A Recent Decision by the United States Supreme Court Benefits Employers and is Harmful to Employees. Employees Should Understand the Terms of an Arbitration Agreement Before Signing


Earlier this week, the U.S. Supreme Court ruled that employees who agreed to arbitrate their claims and not to join a class action could not join together to enforce wage and hour claims. The Court determined that arbitration agreements, as written, should be upheld. The negative result of the Court’s decision is that many employees will not raise claims against their employers.

Arbitration clauses require the employee (or former employee) to resolve their claims in Arbitration rather than in Court. Employers like the arbitration process rather than Court because arbitration is confidential. Employers also like Arbitration because many employers feel that the cost of arbitration may result in less employees raising claims.
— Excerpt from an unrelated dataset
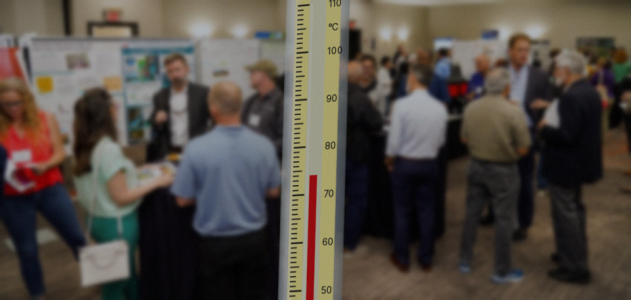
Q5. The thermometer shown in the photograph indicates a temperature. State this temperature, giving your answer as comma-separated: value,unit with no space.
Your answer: 74,°C
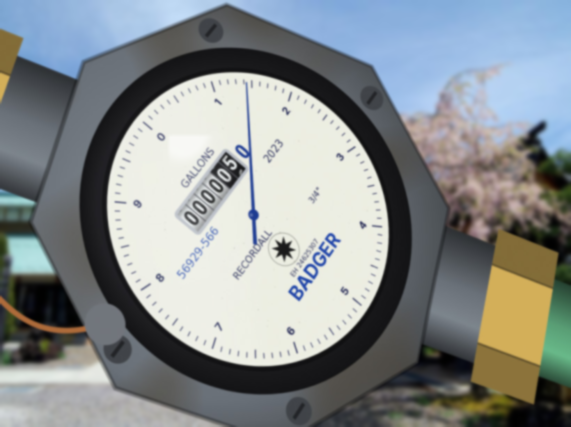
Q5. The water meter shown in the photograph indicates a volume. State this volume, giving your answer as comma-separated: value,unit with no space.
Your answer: 51.4,gal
Many employees who have signed an arbitration agreement are concerned about the cost of raising claims against their employer in Arbitration. Where in Court, the employee is not required to pay the Judge for the Judge’s time, in Arbitration, the employee must pay an hourly rate for the Arbitrator’s time. Therefore, an employee bringing wage and hour claims may be prevented from doing so by the large cost the employee may have to incur to bring such claims. If employees were permitted to ban together to bring such claims, then it is more likely that the overall payout (if the employees are successful) would outweigh the costs incurred by the employee. It may not be cost effective for employees to raise claims on an individual basis. Specifically, the employee may be successful in obtaining damages, but still be out of pocket for the costs of the Arbitrator.

If an employee is asked to sign an arbitration agreement or an agreement with an arbitration provision, the language should be reviewed carefully. The employee should understand what is being agreed upon, what rights are being given up and what that may mean if the employee raises claims in the future. These provisions, like all other contract provisions, should be reviewed and negotiated.